* **Provided passage**

30 November 2017, 13:35 | Written by Laurence Day
(News)

WIRED will be launching a paywall system in January, with other Condé Nast publications perhaps following suit in the near future.

In a new feature and interview on The Wall Street Journal, WIRED editor-in-chief Nick Thompson explains that the paywall - part of a "business and editorial reboot" - is being implemented in a bid to secure the publication's future in an uncertain time for the magazine industry.

"The simple reason that we’re going to a paywall model is that I think it’s going to make money, and I’d like us to make more money," Thompson tells the WSJ. "The deeper reason we’re going to a paywall model is because you need to hedge against the future."

Further to WIRED's incoming paywall, Condé Nast executives are apparently willing to toy with the system on other titles. Condé Nast owns Vogue, The New Yorker, Vanity Fair, GQ, and more; some publications have already started using paywalls, with The New Yorker's model seemingly the most successful.

* **Parts of the exercise**
a) Decide whether each statement agrees with the article on WIRED's paywall. Answer yes or no and quote the words from the article that decide it.
(i) WIRED plans to start its paywall in January.
(ii) Nick Thompson's interview about the paywall appeared in The New York Times.
(iii) No Condé Nast publication has used a paywall so far.
b) Extend the article on WIRED's paywall, picking up after its final sentence.

* **Record set**
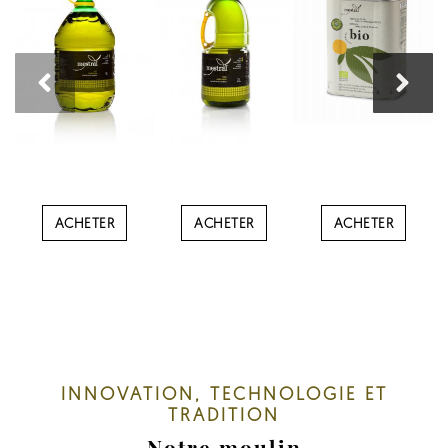
ACHETER
ACHETER
ACHETER
INNOVATION, TECHNOLOGIE ET
TRADITION
Notre moulin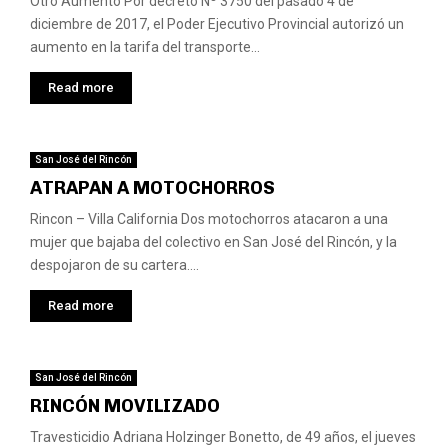
Otro Aumento Por decreto Nº 3750 del pasado 4 de
diciembre de 2017, el Poder Ejecutivo Provincial autorizó un
aumento en la tarifa del transporte...
Read more
San José del Rincón
ATRAPAN A MOTOCHORROS
Rincon – Villa California Dos motochorros atacaron a una
mujer que bajaba del colectivo en San José del Rincón, y la
despojaron de su cartera....
Read more
San José del Rincón
RINCÓN MOVILIZADO
Travesticidio Adriana Holzinger Bonetto, de 49 años, el jueves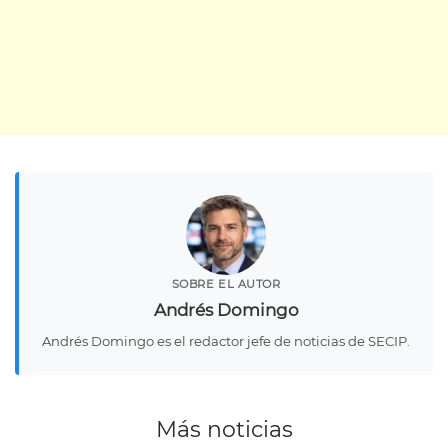
SOBRE EL AUTOR
Andrés Domingo
Andrés Domingo es el redactor jefe de noticias de SECIP.
Más noticias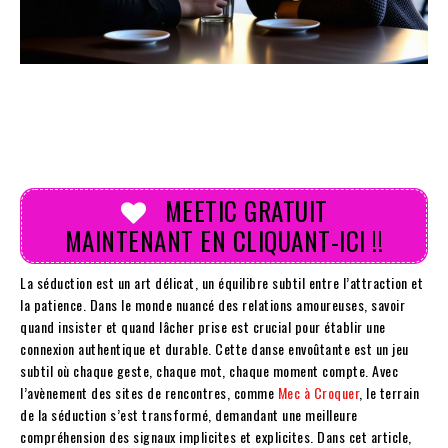
MEETIC GRATUIT
MAINTENANT EN CLIQUANT-ICI !!
La séduction est un art délicat, un équilibre subtil entre l’attraction et
la patience. Dans le monde nuancé des relations amoureuses, savoir
quand insister et quand lâcher prise est crucial pour établir une
connexion authentique et durable. Cette danse envoûtante est un jeu
subtil où chaque geste, chaque mot, chaque moment compte. Avec
l’avènement des sites de rencontres, comme
Mec à Croquer
, le terrain
de la séduction s’est transformé, demandant une meilleure
compréhension des signaux implicites et explicites. Dans cet article,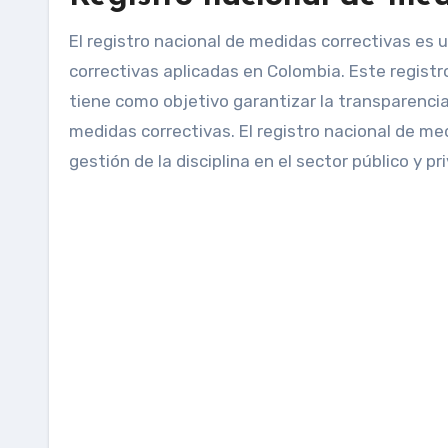
El registro nacional de medidas correctivas es
correctivas aplicadas en Colombia. Este registr
tiene como objetivo garantizar la transparencia
medidas correctivas. El registro nacional de m
gestión de la disciplina en el sector público y pr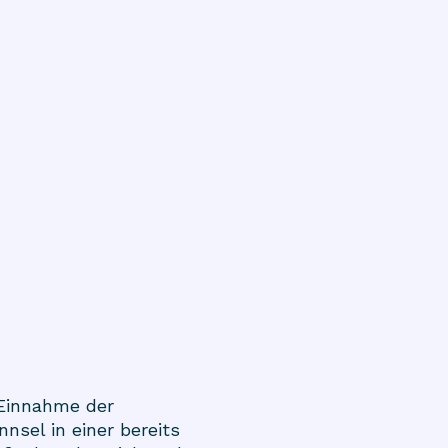
 Einnahme der
nsel in einer bereits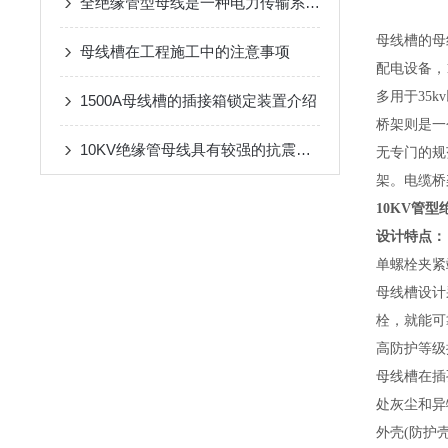
全绝缘管型母线是一种电力传输系统中常用的导电元件
母线槽的母
母线槽在工程施工中的注意事项
配电设备，
多用于35
1500A母线槽的插接箱锁定装置介绍
桥架则是一
10KV绝缘管母线具有较强的抗震能力，且安装简单
无专门的规
架。电缆桥
10KV管
设计特点：
单螺栓夹紧
母线槽设计
栓，就能可
高防护等级
母线槽在插
处灰尘和异
外壳(防护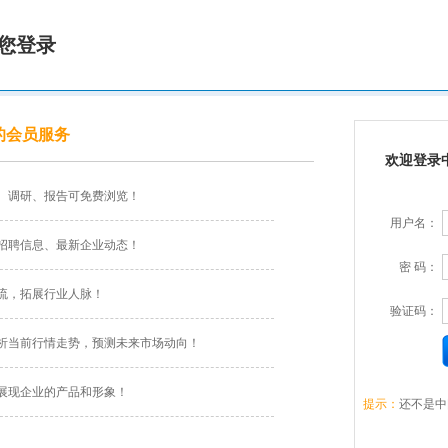
您登录
的会员服务
欢迎登录
、调研、报告可免费浏览！
用户名：
招聘信息、最新企业动态！
密 码：
流，拓展行业人脉！
验证码：
析当前行情走势，预测未来市场动向！
展现企业的产品和形象！
提示：
还不是中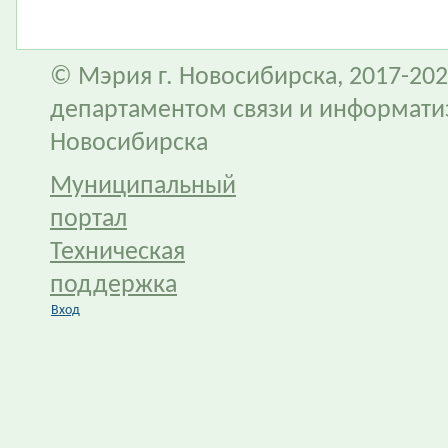
© Мэрия г. Новосибирска, 2017-202
департаментом связи и информати
Новосибирска
Муниципальный
портал
Техническая
поддержка
Вход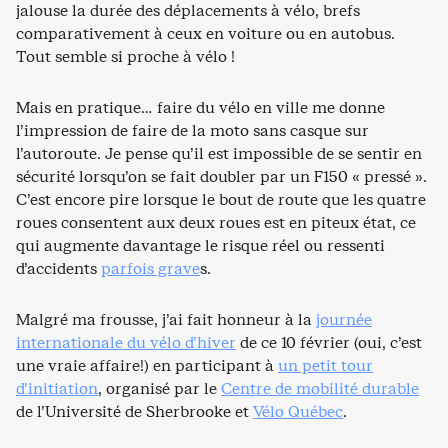
jalouse la durée des déplacements à vélo, brefs
comparativement à ceux en voiture ou en autobus.
Tout semble si proche à vélo !
Mais en pratique… faire du vélo en ville me donne
l’impression de faire de la moto sans casque sur
l’autoroute. Je pense qu’il est impossible de se sentir en
sécurité lorsqu’on se fait doubler par un F150 « pressé ».
C’est encore pire lorsque le bout de route que les quatre
roues consentent aux deux roues est en piteux état, ce
qui augmente davantage le risque réel ou ressenti
d’accidents
parfois grave
s.
Malgré ma frousse, j’ai fait honneur à la
journée
internationale du vélo d’hiver
de ce 10 février (oui, c’est
une vraie affaire!) en participant à
un petit tour
d’initiation
, organisé par le
Centre de mobilité durable
de l’Université de Sherbrooke et
Vélo Québec
.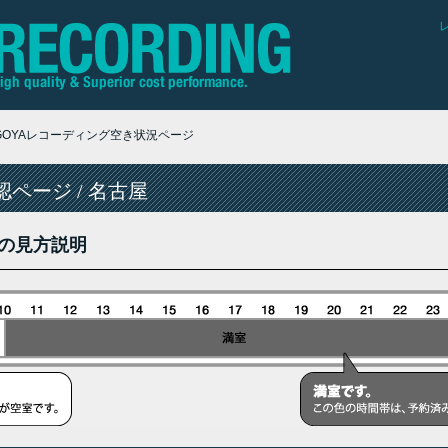
AGOYAレコーディング空き状況ページ
ページ / 名古屋
の見方説明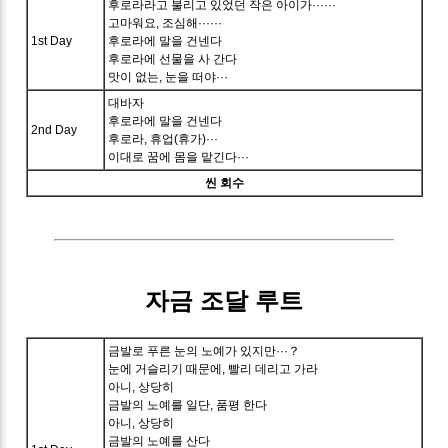
후로라라고 불리고 있었던 작은 아이가······
고마워요, 조심해······
1st Day
후로라에 말을 건넨다
후로라에 선물을 사 간다
맛이 없는, 눈을 떠야···
대바자
후로라에 말을 건넨다
2nd Day
후로라, 휴업(휴가)···
이대로 꿈에 몸을 맡긴다···
씬 회수
자금 조달 루트
금발로 푸른 눈의 노예가 있지만···？
눈에 거슬리기 때문에, 빨리 데리고 가라
아니, 상당히
금발의 노예를 일단, 품평 한다
아니, 상당히
금발의 노예를 산다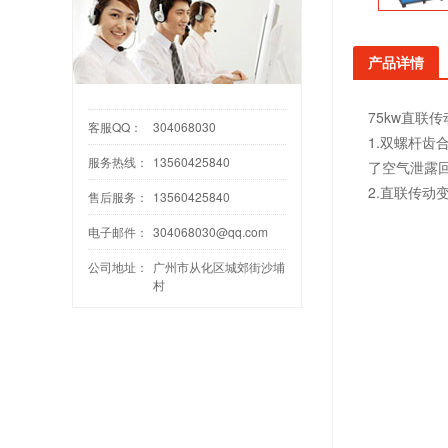
产品详情
75kw直联
客服QQ：
304068030
1.双螺杆
服务热线：
13560425840
了空气泄露
2.直联传动
售后服务：
13560425840
电子邮件：
304068030@qq.com
公司地址：
广州市从化区城郊街沙埔
村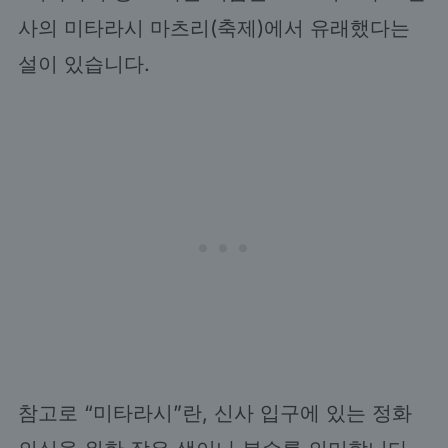
사의 미타라시 마츠리(축제)에서 유래했다는
설이 있습니다.
참고로 “미타라시”란, 신사 입구에 있는 정화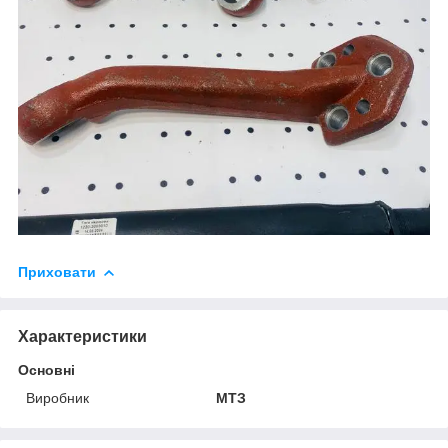
Приховати
Характеристики
Основні
Виробник
МТЗ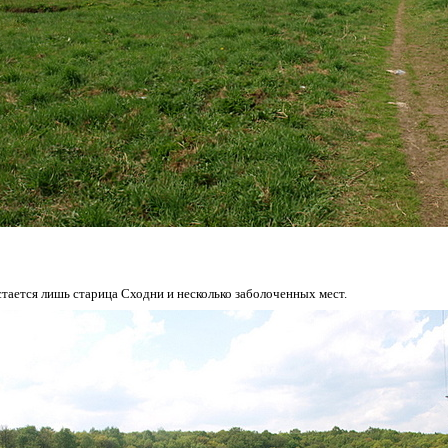
остается лишь старица Сходни и несколько заболоченных мест.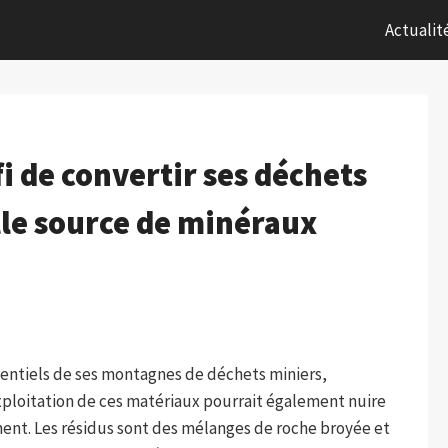
Actualit
éfi de convertir ses déchets
le source de minéraux
sentiels de ses montagnes de déchets miniers,
xploitation de ces matériaux pourrait également nuire
ent. Les résidus sont des mélanges de roche broyée et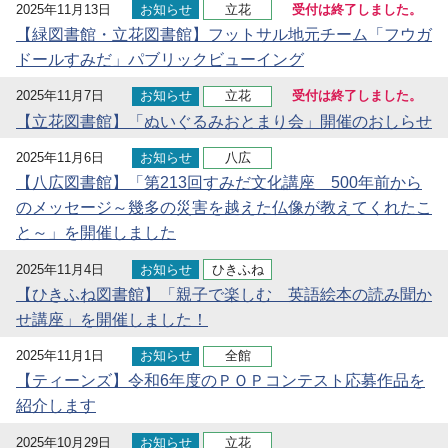
2025年11月13日
お知らせ
立花
受付は終了しました。
【緑図書館・立花図書館】フットサル地元チーム「フウガ
ドールすみだ」パブリックビューイング
2025年11月7日
お知らせ
立花
受付は終了しました。
【立花図書館】「ぬいぐるみおとまり会」開催のおしらせ
2025年11月6日
お知らせ
八広
【八広図書館】「第213回すみだ文化講座 500年前から
のメッセージ～幾多の災害を越えた仏像が教えてくれたこ
と～」を開催しました
2025年11月4日
お知らせ
ひきふね
【ひきふね図書館】「親子で楽しむ 英語絵本の読み聞か
せ講座」を開催しました！
2025年11月1日
お知らせ
全館
【ティーンズ】令和6年度のＰＯＰコンテスト応募作品を
紹介します
2025年10月29日
お知らせ
立花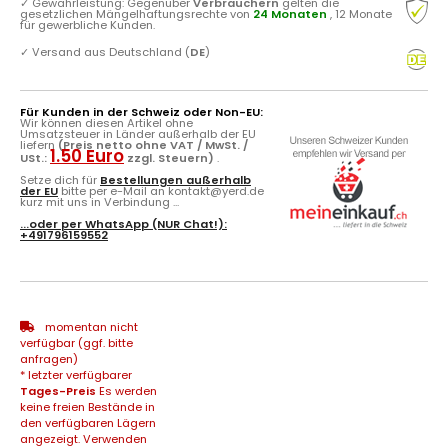
✓
Gewährleistung: Gegenüber
Verbrauchern
gelten die
gesetzlichen Mängelhaftungsrechte von
24 Monaten
, 12 Monate
für gewerbliche Kunden.
✓
Versand aus Deutschland (
DE
)
Für Kunden in der Schweiz oder Non-EU:
Wir können diesen Artikel ohne
Umsatzsteuer in Länder außerhalb der EU
liefern
(Preis netto ohne VAT / MwSt. /
1.50 Euro
USt.:
zzgl. Steuern)
.
Setze dich für
Bestellungen außerhalb
der EU
bitte per e-Mail an kontakt@yerd.de
kurz mit uns in Verbindung ...
...oder per
WhatsApp
(NUR Chat!):
+491796159552
momentan nicht
verfügbar (ggf. bitte
anfragen)
* letzter verfügbarer
Tages-Preis
Es werden
keine freien Bestände in
den verfügbaren Lägern
angezeigt. Verwenden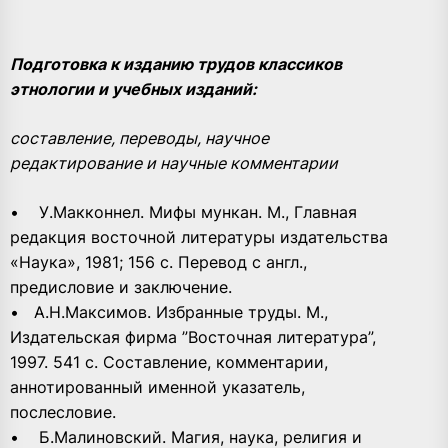
Подготовка к изданию трудов классиков
этнологии и учебных изданий:
составление, переводы, научное
редактирование и научные комментарии
• У.Макконнел. Мифы мункан. М., Главная
редакция восточной литературы издательства
«Наука», 1981; 156 с. Перевод с англ.,
предисловие и заключение.
• А.Н.Максимов. Избранные труды. М.,
Издательская фирма ”Восточная литература”,
1997. 541 с. Составление, комментарии,
аннотированный именной указатель,
послесловие.
• Б.Малиновский. Магия, наука, религия и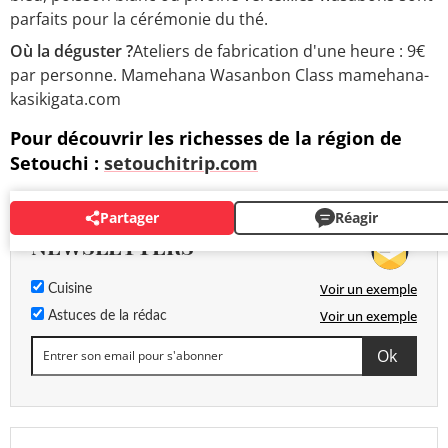
parfaits pour la cérémonie du thé.
Où la déguster ?
Ateliers de fabrication d'une heure : 9€
par personne. Mamehana Wasanbon Class mamehana-
kasikigata.com
Pour découvrir les richesses de la région de
Setouchi :
setouchitrip.com
Partager
Réagir
NEWSLETTERS
Voir un exemple
Cuisine
Voir un exemple
Astuces de la rédac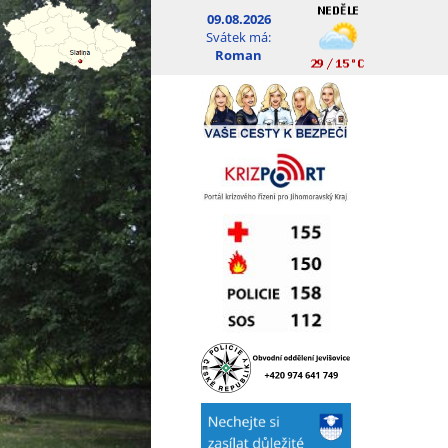
09.08.2026
Svátek má:
Roman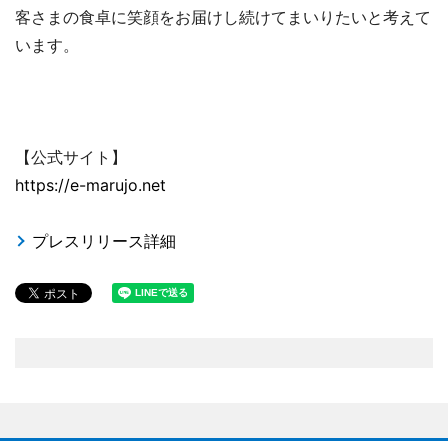
客さまの食卓に笑顔をお届けし続けてまいりたいと考えて
います。
【公式サイト】
https://e-marujo.net
プレスリリース詳細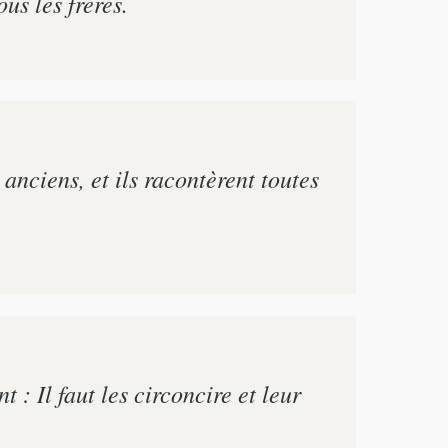
us les frères.
 anciens, et ils racontèrent toutes
 : Il faut les circoncire et leur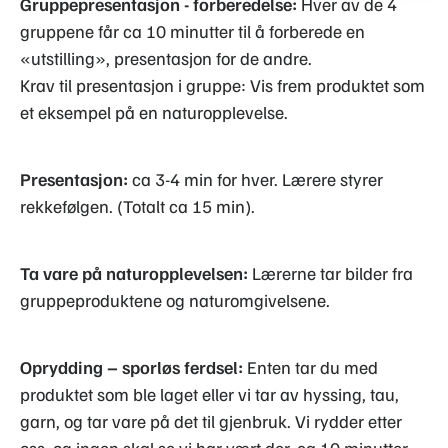
Gruppepresentasjon - forberedelse:
Hver av de 4
gruppene får ca 10 minutter til å forberede en
«utstilling», presentasjon for de andre.
Krav til presentasjon i gruppe: Vis frem produktet som
et eksempel på en naturopplevelse.
Presentasjon:
ca 3-4 min for hver. Lærere styrer
rekkefølgen. (Totalt ca 15 min).
Ta vare på naturopplevelsen:
Lærerne tar bilder fra
gruppeproduktene og naturomgivelsene.
Oprydding – sporløs ferdsel:
Enten tar du med
produktet som ble laget eller vi tar av hyssing, tau,
garn, og tar vare på det til gjenbruk. Vi rydder etter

* **Answers to the tasks**
a)
(i) Yes: "WIRED will be launching a paywall system in January"
(ii) No: "In a new feature and interview on The Wall Street Journal"
(iii) No: "some publications have already started using paywalls"

b)
In the feature Anna Wintour, Condé Nast's companywide artistic director, says the media giant is looking at paid content "across all the titles". Bob Sauerberg, chief executive of Condé Nast, says that the company is looking at digital paywalls "for other publications" in 2018; unnamed exceutives reportedly say that "online subscription models at The New Yorker and WIRED may be followed by paywalls at its other properties."

This may not apply to Pitchfork, which is primarily an online entity (although the short-running The Pitchfork Review was a physical magazine), but if it does that's a big voice in the music industry that'll get disrupted. We've reached out to both Condé Nast and Pitchfork for comment.